Article Text
Abstract
Background Refractory intestinal infections, encompassing known and unknown pathogens, constitute a pressing global health concern. This study aimed to assess the efficacy and safety of washed microbiota transplantation (WMT), a novel fecal microbiota transplantation method, in patients with antibiotic-refractory intestinal infections.
Methods This was a nationwide retrospective study based on the prospective cohorts of patients who underwent WMT from September 2015 to February 2023 in China. The patients diagnosed with refractory intestinal bacterial infections and then underwent WMT were included. The primary outcome was the clinical cure rate at one-month post-WMT, with secondary outcomes including clinical response rate at one week and one month and factors influencing efficacy and safety.

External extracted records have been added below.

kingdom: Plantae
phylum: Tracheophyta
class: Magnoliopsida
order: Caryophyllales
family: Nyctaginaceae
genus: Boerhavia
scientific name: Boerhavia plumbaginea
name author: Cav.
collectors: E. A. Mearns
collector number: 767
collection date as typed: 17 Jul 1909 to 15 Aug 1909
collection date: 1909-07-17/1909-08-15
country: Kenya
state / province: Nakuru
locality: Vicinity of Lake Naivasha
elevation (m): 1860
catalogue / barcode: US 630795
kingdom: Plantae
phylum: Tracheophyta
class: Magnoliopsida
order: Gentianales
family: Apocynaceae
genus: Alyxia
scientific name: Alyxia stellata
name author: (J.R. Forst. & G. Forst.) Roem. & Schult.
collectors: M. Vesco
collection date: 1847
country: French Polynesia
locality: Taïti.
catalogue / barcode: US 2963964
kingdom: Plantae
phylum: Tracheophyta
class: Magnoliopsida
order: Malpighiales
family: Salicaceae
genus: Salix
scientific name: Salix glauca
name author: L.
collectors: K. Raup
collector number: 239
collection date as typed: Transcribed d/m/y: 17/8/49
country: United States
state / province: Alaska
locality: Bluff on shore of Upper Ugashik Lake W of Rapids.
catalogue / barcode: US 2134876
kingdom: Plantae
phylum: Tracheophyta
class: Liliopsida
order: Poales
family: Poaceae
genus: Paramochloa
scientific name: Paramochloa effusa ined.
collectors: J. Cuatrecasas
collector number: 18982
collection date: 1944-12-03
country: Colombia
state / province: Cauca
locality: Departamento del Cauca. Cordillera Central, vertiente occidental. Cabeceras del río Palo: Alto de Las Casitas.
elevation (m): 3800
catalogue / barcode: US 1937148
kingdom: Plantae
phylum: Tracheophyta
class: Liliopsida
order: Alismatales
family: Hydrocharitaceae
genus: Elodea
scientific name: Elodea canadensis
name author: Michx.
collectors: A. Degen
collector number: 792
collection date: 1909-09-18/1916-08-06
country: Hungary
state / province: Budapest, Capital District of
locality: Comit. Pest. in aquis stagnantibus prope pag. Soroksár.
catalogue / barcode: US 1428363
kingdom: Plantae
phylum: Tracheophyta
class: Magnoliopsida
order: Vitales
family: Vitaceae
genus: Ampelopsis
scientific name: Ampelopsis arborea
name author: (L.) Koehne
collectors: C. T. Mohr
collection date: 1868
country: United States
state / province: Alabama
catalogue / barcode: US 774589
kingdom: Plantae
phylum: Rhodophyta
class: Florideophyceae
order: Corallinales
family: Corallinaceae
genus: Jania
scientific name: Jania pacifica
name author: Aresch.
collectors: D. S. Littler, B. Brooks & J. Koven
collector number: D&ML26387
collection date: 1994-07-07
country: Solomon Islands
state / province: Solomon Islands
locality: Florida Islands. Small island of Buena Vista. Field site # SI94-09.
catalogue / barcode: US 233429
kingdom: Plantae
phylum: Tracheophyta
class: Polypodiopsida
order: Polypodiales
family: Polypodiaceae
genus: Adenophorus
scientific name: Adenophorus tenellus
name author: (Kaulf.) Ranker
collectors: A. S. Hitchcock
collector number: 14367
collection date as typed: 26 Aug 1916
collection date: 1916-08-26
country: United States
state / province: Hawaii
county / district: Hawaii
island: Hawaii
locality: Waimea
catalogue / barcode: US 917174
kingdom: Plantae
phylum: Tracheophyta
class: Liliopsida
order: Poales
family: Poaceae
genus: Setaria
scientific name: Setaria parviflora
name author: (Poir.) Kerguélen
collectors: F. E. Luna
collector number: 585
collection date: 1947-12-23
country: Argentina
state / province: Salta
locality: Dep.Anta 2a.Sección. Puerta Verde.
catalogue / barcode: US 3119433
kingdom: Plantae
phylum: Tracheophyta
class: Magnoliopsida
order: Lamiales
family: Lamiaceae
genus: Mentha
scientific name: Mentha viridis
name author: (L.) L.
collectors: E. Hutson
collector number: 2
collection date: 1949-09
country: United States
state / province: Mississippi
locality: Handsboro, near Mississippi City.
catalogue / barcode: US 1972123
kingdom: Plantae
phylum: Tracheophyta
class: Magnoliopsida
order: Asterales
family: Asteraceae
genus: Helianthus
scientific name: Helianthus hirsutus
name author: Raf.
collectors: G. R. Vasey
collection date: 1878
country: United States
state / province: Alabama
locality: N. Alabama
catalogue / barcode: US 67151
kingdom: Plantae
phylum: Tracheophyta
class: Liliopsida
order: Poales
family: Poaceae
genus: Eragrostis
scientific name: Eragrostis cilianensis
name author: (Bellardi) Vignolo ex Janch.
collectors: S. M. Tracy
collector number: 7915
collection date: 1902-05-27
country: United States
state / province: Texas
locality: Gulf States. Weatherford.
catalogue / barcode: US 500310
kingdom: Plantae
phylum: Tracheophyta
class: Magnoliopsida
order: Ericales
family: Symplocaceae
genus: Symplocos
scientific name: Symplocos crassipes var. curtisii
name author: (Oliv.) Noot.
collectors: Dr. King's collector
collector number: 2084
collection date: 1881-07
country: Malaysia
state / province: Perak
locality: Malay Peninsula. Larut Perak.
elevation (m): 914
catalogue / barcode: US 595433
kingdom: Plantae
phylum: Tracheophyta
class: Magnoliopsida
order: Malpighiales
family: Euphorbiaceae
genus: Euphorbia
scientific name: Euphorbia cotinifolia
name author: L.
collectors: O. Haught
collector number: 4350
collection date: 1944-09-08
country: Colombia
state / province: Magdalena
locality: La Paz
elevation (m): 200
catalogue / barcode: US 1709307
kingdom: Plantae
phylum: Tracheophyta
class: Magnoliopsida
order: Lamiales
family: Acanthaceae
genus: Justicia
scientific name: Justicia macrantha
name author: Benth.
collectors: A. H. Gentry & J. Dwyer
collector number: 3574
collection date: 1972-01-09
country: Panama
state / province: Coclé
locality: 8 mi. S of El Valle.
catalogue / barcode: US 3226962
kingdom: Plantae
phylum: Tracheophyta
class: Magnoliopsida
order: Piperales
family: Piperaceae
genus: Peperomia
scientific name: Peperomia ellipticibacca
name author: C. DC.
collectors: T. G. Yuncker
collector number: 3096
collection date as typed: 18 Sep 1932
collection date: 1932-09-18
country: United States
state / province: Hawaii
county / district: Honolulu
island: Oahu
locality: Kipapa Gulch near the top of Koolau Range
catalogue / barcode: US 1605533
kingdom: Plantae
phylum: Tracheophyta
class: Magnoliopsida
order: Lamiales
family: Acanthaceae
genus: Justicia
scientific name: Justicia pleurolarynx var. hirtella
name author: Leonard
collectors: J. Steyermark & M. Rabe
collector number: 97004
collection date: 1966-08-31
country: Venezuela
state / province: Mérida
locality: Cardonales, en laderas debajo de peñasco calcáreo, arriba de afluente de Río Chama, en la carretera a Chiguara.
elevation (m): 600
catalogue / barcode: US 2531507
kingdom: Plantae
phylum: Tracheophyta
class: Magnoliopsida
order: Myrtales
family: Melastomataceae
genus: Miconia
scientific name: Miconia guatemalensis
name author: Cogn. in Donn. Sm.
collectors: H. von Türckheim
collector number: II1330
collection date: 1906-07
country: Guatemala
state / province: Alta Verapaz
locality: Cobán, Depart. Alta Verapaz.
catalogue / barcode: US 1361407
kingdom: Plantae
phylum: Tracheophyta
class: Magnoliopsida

Results The analysis involved 221 patients (IDDF2024-ABS-0351 Figure 1), comprising 127 with Clostridioides difficile infection (CDI) and 94 with refractory intestinal infections beyond CDI (IDDF2024-ABS-0351 Figure 2 (a)). The types of antibiotics administered prior to rescue WMT are illustrated in IDDF2024-ABS-0351 Figure 2 (b), and the median number of antibiotic classes prescribed within one month before WMT was 2 (2-4). The overall clinical cure rate at one-month post-WMT was 66.1% (146/221). Specifically, clinical cure rates were 55.0% (11/20) for patients with intestinal active multi-drug resistant organisms’ infections and 48.1% (38/79) for those with undetermined bacterial infections (IDDF2024-ABS-0351 Figure 2 (c)). Risk factors affecting WMT efficacy included World Health Organization performance status of 4 (OR = 2.753, 95% CI: 1.269-5.973; p = 0.010), concomitant enterovirus infection (OR = 9.629, 95% CI: 3.004-30.871; p = 0.001) and antibiotics use within one or two weeks after WMT (OR = 2.428, 95% CI: 1.223-4.821; p = 0.011) (IDDF2024-ABS-0351 Figure 3). Concomitant enterovirus infection emerged as the sole independent factor significantly influencing the safety of WMT (OR = 3.127, 95% CI: 1.131-8.560; p = 0.028) (IDDF2024-ABS-0351 Figure 4). A machine learning classifier Random Forest, incorporating ten baseline characteristics (IDDF2024-ABS-0351 Figure 5 (a)), achieved an area under the curve of 0.819 for predicting clinical cure at one-month post-WMT (IDDF2024-ABS-0351 Figure 5 (b)).
Conclusions The favorable clinical outcomes observed in this study provide cohort-based evidence for using WMT to treat refractory intestinal bacterial infections beyond CDI.